Liam Neeson Fights Batman – “Batman Begins” (Netflix)
“Training is nothing! Will is everything! The will to act.” If you’re director Christopher Nolan, you get Neeson for your movie because you’re done with people thinking about Adam West and George Clooney’s nipples when you think of Batman. You want a sage warrior who trains ninjas and can roar when he’s delivering philosophical axioms about the rules and nature of men. If Heath Ledger didn’t change everything as The Joker, we’d be calling Neeson’s Ra’s al Ghul one of the best supervillains of all time.
Liam Neeson Fights Nazis – “Schindler’s List” (Netflix)
Neeson can make as many mindless “Taken” movies as he wants and will still have prestige movie cache because of “Schindler’s List” alone. What sets him apart as an action star is his quiet intensity and eloquence with language. I’d like to imagine what Neeson really means in this clip is that you know he has power because he COULD break your nose, but chooses not to.
Liam Neeson Fights (and Loses To) Daniel Day-Lewis – “Gangs of New York” (Netflix, Amazon, Showtime)

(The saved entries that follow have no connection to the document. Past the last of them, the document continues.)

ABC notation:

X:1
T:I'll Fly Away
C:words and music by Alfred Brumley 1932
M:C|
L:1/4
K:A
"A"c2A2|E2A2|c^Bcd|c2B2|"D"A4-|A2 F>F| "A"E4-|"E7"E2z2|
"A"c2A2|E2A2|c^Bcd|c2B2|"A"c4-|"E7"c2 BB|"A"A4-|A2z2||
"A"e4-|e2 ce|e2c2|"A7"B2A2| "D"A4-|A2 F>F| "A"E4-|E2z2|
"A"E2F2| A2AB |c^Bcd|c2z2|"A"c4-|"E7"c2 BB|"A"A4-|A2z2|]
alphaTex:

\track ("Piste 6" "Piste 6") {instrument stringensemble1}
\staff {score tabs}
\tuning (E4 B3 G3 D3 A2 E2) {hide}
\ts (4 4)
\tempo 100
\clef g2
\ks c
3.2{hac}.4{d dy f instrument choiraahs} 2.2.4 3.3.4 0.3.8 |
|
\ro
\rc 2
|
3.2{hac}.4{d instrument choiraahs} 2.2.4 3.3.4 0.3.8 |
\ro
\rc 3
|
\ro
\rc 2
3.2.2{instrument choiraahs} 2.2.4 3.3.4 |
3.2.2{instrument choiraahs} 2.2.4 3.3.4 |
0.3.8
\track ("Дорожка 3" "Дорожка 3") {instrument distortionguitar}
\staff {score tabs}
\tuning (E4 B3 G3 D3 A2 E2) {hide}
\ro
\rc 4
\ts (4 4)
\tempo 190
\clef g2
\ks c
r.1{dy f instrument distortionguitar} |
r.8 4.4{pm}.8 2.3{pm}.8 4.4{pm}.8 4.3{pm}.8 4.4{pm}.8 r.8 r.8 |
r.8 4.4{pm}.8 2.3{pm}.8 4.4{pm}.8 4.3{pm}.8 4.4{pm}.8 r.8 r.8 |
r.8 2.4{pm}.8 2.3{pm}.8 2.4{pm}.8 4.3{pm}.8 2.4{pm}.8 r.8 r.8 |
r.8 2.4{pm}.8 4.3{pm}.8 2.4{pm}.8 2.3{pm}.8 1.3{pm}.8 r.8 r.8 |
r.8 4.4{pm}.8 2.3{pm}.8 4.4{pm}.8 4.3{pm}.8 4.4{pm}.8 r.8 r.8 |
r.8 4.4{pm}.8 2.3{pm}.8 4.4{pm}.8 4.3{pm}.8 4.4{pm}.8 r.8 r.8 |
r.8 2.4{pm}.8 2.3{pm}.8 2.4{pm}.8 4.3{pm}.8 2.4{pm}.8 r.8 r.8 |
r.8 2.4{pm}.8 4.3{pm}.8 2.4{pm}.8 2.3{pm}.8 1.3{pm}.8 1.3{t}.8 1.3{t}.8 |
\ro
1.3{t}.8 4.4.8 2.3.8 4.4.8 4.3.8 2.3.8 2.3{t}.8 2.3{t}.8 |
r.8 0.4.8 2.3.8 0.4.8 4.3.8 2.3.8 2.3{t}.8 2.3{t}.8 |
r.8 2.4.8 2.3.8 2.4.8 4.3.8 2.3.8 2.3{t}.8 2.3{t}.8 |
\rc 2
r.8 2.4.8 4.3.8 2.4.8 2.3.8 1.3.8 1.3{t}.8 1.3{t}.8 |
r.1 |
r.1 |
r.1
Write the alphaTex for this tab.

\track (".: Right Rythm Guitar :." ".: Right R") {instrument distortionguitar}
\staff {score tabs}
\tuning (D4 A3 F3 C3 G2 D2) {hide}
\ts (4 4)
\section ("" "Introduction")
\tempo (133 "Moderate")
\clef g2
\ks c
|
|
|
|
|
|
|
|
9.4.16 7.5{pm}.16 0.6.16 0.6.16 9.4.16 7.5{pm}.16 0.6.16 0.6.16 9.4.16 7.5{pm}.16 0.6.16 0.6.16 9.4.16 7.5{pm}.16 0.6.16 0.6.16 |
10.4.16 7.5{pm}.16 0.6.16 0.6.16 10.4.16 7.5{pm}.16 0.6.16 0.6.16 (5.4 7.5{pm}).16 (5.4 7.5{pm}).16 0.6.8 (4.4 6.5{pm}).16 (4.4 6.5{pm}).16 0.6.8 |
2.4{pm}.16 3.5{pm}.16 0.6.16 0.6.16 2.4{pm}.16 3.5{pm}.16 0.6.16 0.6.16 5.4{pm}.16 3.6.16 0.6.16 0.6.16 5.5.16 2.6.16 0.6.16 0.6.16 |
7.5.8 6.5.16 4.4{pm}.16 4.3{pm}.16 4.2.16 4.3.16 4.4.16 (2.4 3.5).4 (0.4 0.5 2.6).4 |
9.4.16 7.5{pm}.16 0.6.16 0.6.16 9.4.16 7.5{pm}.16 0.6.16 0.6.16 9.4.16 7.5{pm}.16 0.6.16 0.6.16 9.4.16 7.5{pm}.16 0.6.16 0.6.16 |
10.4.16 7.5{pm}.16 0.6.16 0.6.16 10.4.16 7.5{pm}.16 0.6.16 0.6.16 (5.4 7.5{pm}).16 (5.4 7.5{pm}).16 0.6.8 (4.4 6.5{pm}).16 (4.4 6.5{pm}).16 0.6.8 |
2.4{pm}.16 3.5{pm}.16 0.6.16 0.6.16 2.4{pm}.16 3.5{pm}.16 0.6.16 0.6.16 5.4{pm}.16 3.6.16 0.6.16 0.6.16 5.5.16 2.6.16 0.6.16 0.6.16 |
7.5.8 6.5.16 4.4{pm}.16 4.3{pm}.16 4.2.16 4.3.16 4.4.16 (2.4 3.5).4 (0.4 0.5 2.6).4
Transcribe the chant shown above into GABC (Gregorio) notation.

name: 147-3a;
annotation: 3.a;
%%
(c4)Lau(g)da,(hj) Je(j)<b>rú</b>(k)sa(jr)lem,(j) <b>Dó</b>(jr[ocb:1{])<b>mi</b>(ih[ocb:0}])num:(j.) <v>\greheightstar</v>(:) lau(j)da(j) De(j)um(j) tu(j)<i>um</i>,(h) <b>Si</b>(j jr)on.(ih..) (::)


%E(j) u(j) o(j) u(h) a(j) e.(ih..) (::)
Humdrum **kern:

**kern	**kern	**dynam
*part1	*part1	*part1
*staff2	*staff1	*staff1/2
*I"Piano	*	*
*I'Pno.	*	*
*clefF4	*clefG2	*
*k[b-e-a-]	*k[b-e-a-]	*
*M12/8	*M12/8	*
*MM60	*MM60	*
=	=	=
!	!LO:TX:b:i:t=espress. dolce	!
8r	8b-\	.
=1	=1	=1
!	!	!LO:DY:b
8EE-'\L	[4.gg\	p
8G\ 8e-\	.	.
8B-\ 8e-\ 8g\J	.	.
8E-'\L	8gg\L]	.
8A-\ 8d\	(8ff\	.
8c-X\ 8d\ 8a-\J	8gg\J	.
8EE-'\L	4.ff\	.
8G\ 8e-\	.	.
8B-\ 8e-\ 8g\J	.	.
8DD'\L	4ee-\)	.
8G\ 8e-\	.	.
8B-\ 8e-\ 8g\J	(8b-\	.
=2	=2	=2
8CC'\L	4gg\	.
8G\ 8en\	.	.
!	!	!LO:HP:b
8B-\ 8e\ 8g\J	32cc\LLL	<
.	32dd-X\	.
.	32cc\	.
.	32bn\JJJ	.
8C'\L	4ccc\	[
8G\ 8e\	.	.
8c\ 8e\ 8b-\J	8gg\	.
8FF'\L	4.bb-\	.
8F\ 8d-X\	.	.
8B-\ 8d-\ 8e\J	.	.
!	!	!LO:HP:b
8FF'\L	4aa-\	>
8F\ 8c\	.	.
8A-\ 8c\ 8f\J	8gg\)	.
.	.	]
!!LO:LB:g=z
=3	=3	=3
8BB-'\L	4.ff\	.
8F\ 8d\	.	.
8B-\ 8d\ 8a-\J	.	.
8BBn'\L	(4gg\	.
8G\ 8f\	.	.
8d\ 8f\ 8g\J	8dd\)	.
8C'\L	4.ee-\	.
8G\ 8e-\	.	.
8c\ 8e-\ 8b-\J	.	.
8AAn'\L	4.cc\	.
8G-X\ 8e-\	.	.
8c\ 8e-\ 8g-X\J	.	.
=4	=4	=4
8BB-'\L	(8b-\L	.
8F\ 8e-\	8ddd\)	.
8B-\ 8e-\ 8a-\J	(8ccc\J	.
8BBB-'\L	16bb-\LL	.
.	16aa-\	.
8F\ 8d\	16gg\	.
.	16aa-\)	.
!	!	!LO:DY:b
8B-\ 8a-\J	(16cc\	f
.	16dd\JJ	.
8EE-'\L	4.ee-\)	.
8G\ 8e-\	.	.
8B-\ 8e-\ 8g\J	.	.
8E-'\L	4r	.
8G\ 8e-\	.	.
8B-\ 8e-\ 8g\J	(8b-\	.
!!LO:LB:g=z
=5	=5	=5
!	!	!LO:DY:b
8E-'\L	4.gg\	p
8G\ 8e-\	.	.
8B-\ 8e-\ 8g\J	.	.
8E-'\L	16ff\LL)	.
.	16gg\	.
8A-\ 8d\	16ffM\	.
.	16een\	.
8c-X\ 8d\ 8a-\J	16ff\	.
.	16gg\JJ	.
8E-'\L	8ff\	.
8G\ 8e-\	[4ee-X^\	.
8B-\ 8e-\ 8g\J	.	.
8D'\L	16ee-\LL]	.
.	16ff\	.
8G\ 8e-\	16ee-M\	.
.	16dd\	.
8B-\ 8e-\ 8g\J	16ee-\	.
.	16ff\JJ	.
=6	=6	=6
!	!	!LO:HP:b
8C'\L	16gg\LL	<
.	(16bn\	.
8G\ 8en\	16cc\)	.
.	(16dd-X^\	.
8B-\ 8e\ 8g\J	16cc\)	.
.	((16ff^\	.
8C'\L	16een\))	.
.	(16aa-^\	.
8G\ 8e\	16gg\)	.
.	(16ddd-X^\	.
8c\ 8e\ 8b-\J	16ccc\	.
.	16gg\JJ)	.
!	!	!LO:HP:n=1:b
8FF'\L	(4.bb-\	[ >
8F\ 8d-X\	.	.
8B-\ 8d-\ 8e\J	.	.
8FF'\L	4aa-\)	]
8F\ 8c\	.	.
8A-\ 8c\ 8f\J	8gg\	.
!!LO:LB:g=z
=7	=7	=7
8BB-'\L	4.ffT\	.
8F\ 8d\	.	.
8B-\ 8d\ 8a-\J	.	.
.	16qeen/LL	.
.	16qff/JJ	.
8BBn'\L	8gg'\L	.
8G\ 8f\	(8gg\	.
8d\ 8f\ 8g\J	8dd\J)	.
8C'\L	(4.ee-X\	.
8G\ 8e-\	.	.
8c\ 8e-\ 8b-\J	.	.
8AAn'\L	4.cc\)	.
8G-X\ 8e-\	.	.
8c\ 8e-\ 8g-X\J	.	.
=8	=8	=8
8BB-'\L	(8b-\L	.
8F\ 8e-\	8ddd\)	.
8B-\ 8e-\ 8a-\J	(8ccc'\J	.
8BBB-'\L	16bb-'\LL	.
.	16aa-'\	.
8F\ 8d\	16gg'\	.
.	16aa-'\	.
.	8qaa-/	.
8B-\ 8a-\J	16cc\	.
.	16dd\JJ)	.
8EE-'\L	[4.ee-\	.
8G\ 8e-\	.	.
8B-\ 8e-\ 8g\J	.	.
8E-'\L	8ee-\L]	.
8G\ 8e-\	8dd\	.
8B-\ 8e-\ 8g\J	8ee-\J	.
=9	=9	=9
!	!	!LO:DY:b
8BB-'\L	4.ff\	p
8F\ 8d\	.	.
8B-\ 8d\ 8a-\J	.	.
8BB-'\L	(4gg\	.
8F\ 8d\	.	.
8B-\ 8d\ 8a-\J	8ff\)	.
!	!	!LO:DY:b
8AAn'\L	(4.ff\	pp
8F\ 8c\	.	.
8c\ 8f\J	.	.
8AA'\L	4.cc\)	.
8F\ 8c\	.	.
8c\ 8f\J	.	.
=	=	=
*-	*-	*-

If Neeson has to get beat by anyone, we’re glad it’s Daniel Day-Lewis. But is there another actor on the planet who would look as awesome, let alone believable, going into a street fight with an iron cross?
Liam Neeson Fights With a Sword – “Rob Roy” (TubiTV)
The final duel in “Rob Roy” is up there with the most underrated fight scenes of all time. It’s quiet and isn’t showy but is absolutely heavy. Neeson looks clumsy but devastating fighting Tim Roth’s more nimble fop. He never makes the first move, he takes his licks in stride, and he has the best, most unforgiving face as he simply takes hold of his opponent’s flimsy rapier and ends it.
Liam Neeson Fights God – “Silence” (Hulu, Amazon, Epix)
Scorsese’s “Silence” is a perilous spiritual journey about how a man’s faith is tested and how the worst circumstances force even the best men to abandon it. So it seems merciful that after two hours of punishment, we finally get some Neeson. But instead he flips on his Irish pastor wisdom just so he can drive the final stake in the cross.
Liam Neeson Fights Wolves – “The Grey” (Rent Only)
Believe it or not, “Liam Neeson Fights Wolves” makes for an even better movie than you’d expect. Joe Carnahan’s film is a frigid assault on your senses, and the immense lines on Neeson’s face are a stark reminder of his character’s slow march towards death. This ending scene lends a heavy emotional climax for an already grim movie.
Liam Neeson Fights Kidnappers – “Taken” (Rent Only)
The “special set of skills” scene is so great that “A Walk Among the Tombstones” would make a point of finding a way to get Neeson threatening people over the phone again. But the pummeling action scene when he finds that unlucky soul on the other end of his phone call is one of his best moments.
Liam Neeson Fights Kidnappers AGAIN - “Taken 2” (FXNow)
There’s a little bit more Jason Bourne in Neeson’s Bryan Mills come “Taken 2,” in which HE’S the one now taken hostage along with his wife. One of the film’s opening fight sequences is a quick chase through a crowded Istanbul street and Neeson showing what he can do hand-to-hand.
Liam Neeson Fights His Deformed Face – “Darkman” (Crackle)
“Darkman” is Neeson at his most unhinged and campy best. Take your pick of one of this movie’s absurd moments of adrenaline, like Neeson cackling “Burn in Hell” after crashing a helicopter. But I most enjoy seeing him lose his mind and snap a guy’s finger in half over a fluffy pink elephant.
Liam Neeson Fights His Urges – “Kinsey” (HBO Go)
If “Darkman” is Neeson at his wildest, “Kinsey” is Neeson at his nerdiest, a surprising bit of off-type casting. In playing the famed sex professor Alfred Kinsey, he has a slightly higher voice, talks faster and finds a way to look dopey in a bowtie. But Neeson’s intimidating nature makes him ideal for provoking the controversy in Kinsey’s overly academic approach to sex.